INPUT FOR THIS TASK >>
# # # # # # #
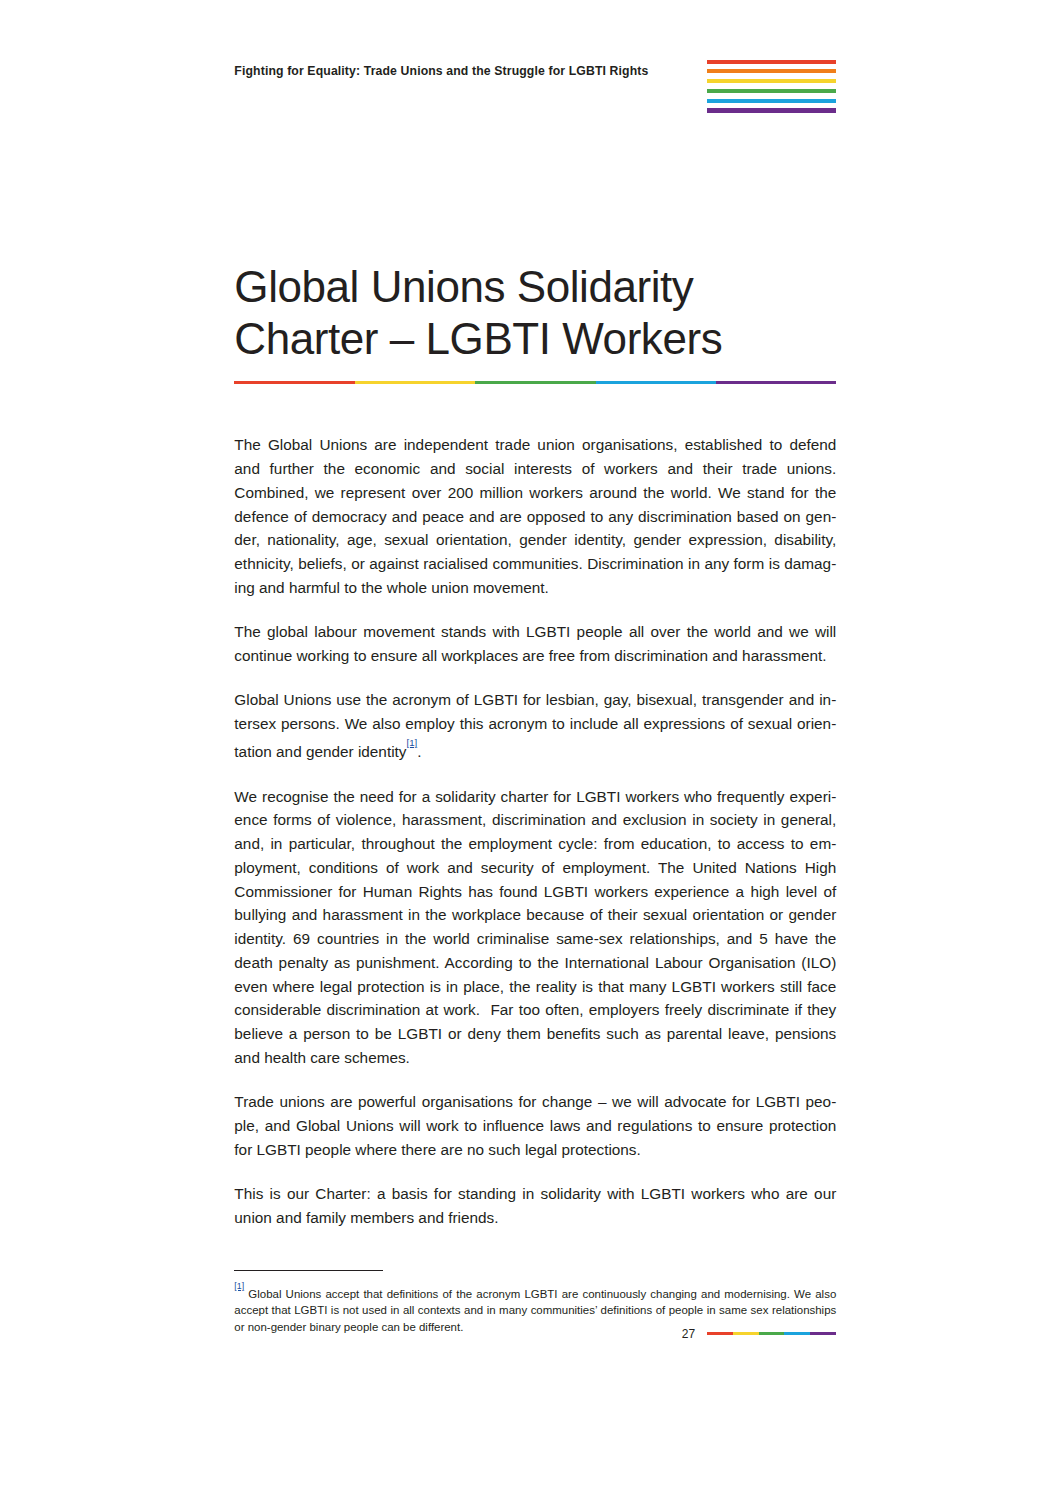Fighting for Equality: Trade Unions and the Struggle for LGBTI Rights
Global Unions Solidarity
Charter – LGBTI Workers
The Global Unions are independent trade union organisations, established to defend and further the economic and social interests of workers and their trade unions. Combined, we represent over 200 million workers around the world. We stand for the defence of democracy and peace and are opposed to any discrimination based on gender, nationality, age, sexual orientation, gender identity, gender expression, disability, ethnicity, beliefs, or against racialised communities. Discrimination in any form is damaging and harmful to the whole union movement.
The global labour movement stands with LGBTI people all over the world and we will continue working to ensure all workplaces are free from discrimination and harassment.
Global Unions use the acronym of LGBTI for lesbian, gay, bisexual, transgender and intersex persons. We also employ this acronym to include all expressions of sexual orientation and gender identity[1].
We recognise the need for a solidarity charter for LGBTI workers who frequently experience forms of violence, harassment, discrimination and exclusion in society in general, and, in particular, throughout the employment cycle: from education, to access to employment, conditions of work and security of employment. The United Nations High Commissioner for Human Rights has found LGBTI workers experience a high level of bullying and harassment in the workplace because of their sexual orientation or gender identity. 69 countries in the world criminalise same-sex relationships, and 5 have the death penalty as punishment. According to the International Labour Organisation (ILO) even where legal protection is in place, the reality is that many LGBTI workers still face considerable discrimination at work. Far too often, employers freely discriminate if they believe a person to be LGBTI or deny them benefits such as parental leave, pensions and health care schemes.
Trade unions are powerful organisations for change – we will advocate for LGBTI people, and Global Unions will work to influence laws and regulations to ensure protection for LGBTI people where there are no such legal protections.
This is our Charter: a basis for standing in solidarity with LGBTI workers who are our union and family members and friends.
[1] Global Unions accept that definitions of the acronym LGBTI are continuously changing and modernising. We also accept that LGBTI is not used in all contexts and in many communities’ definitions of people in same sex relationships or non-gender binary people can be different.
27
# # # # # # #
TASK TO CARRY OUT >>
If you see a picture in the listing, skip it while copying everything else exactly.

OUTPUT >>
Fighting for Equality: Trade Unions and the Struggle for LGBTI Rights
Global Unions Solidarity
Charter – LGBTI Workers
The Global Unions are independent trade union organisations, established to defend and further the economic and social interests of workers and their trade unions. Combined, we represent over 200 million workers around the world. We stand for the defence of democracy and peace and are opposed to any discrimination based on gender, nationality, age, sexual orientation, gender identity, gender expression, disability, ethnicity, beliefs, or against racialised communities. Discrimination in any form is damaging and harmful to the whole union movement.
The global labour movement stands with LGBTI people all over the world and we will continue working to ensure all workplaces are free from discrimination and harassment.
Global Unions use the acronym of LGBTI for lesbian, gay, bisexual, transgender and intersex persons. We also employ this acronym to include all expressions of sexual orientation and gender identity[1].
We recognise the need for a solidarity charter for LGBTI workers who frequently experience forms of violence, harassment, discrimination and exclusion in society in general, and, in particular, throughout the employment cycle: from education, to access to employment, conditions of work and security of employment. The United Nations High Commissioner for Human Rights has found LGBTI workers experience a high level of bullying and harassment in the workplace because of their sexual orientation or gender identity. 69 countries in the world criminalise same-sex relationships, and 5 have the death penalty as punishment. According to the International Labour Organisation (ILO) even where legal protection is in place, the reality is that many LGBTI workers still face considerable discrimination at work. Far too often, employers freely discriminate if they believe a person to be LGBTI or deny them benefits such as parental leave, pensions and health care schemes.
Trade unions are powerful organisations for change – we will advocate for LGBTI people, and Global Unions will work to influence laws and regulations to ensure protection for LGBTI people where there are no such legal protections.
This is our Charter: a basis for standing in solidarity with LGBTI workers who are our union and family members and friends.
[1] Global Unions accept that definitions of the acronym LGBTI are continuously changing and modernising. We also accept that LGBTI is not used in all contexts and in many communities’ definitions of people in same sex relationships or non-gender binary people can be different.
27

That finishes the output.